Prima di mettersi in viaggio, destinazione Bretagna, Bertot – tanto abitudinario quanto refrattario – mette di nuovo sul giradischi la Sesta di Tchaikovsky, cosa che fa prima di ogni missione: ed inizia così La Fuga, il cui itinerario è rappresentato graficamente sulla cartolina inclusa nel libro.

Le frecce colorate della cartolina e gli itinerari di parole dei personaggi del romanzo si rincorrono e si sfiorano, si intrecciano e si ripetono, catapultandoci nel mondo misterioso del Commissario Bertot, che aggrottando le sopracciglia e affezionandosi silentemente inseguirà Michelle e Julienne, i giovani amanti in fuga, Marie e Jean Claude, la prima delicata e il secondo abitato a tirare pugni e altri personaggi tanto assurdi quanto normali quando si viaggia. Soprattutto se la destinazione non è un solo un luogo ma è anche un enigma, un enigma con un nome e un cognome.

Sarà il commissario Bertot, un uomo di legge che "vorrebbe fare qualcosa di illegale", a scoprire il movente dell’omicidio e la storia del Vetro di Quimper, il cosiddetto "Bottone di Cristo", intorno alla quale girano molti personaggi, tra cui un europarlamentare manovratore di intrighi loschi e furti d’arte. La fuga e l’inseguimento si snodano in altre storie lungo le tappe che da Strasburgo portano a Saint-Malo. Dove la vicenda prende un’improvvisa svolta e il commissario Bertot pone fine al caso. A modo suo, ovviamente.

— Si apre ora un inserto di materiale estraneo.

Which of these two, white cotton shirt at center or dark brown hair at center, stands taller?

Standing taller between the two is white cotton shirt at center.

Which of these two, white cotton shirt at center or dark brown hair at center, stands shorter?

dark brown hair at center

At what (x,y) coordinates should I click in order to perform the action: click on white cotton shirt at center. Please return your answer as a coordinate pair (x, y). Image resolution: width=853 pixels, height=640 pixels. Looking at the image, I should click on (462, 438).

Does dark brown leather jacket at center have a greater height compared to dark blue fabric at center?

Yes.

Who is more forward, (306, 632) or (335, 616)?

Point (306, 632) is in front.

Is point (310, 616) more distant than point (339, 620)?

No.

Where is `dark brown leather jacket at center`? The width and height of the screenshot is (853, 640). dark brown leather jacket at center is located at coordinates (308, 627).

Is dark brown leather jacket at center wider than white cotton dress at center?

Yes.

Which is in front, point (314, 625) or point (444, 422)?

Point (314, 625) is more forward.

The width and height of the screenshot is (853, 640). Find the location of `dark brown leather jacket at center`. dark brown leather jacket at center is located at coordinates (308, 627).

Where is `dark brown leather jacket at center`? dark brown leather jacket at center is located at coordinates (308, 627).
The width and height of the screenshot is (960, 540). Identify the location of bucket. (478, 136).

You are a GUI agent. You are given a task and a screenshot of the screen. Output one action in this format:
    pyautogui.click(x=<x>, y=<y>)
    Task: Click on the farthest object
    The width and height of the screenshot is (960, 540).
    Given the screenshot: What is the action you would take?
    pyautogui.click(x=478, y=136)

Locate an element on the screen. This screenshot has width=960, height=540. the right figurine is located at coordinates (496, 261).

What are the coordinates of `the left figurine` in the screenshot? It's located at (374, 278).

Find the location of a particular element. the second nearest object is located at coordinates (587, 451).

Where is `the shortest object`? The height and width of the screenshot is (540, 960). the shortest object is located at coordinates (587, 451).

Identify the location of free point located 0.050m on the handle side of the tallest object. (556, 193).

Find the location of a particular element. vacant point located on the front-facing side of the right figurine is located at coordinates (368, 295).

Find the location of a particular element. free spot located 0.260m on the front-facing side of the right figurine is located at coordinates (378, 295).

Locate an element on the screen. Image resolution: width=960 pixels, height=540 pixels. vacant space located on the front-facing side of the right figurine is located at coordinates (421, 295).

“La Fuga – Delitto in Bretagna” si legge tutto d’un fiato (e per una volta non è un modo di dire), perché è un noir affascinante, misterioso e ironico al punto giusto, che svela i suoi segreti passo dopo passo come i pezzi di un puzzle scomposto ad arte, seguendo il ritmo sinuoso di una scrittura chiara, senza fronzili, che inchioda alla pagina e costringe e ritardare la preparazione della cena.


L’autore

Gianluigi Schiavon, nato a Padova, vive a Bologna. Giornalista e scrittore, attualmente è caporedattore responsabile dell’Ufficio Centrale di Quotidiano Nazionale (Il Resto del Carlino, La Nazione, Il Giorno).  
Ha pubblicato i romanzi 50 minuti. L’inganno nel cassetto e Il bambino del mercoledì, entrambi per Giraldi Editore; i volumi di racconti I bolognesi sono fatti così, Pendragon Editore, Colpi bassi (sul ring e nella vita) e Quella faccia l’ho già vista, con la prefazione di Marcello D’Orta, per Giraldi.
Pubblica racconti su quotidiani, riviste e su “Wagon-Lit, racconti da viaggio e altre storie”, blog di Quotidiano.net.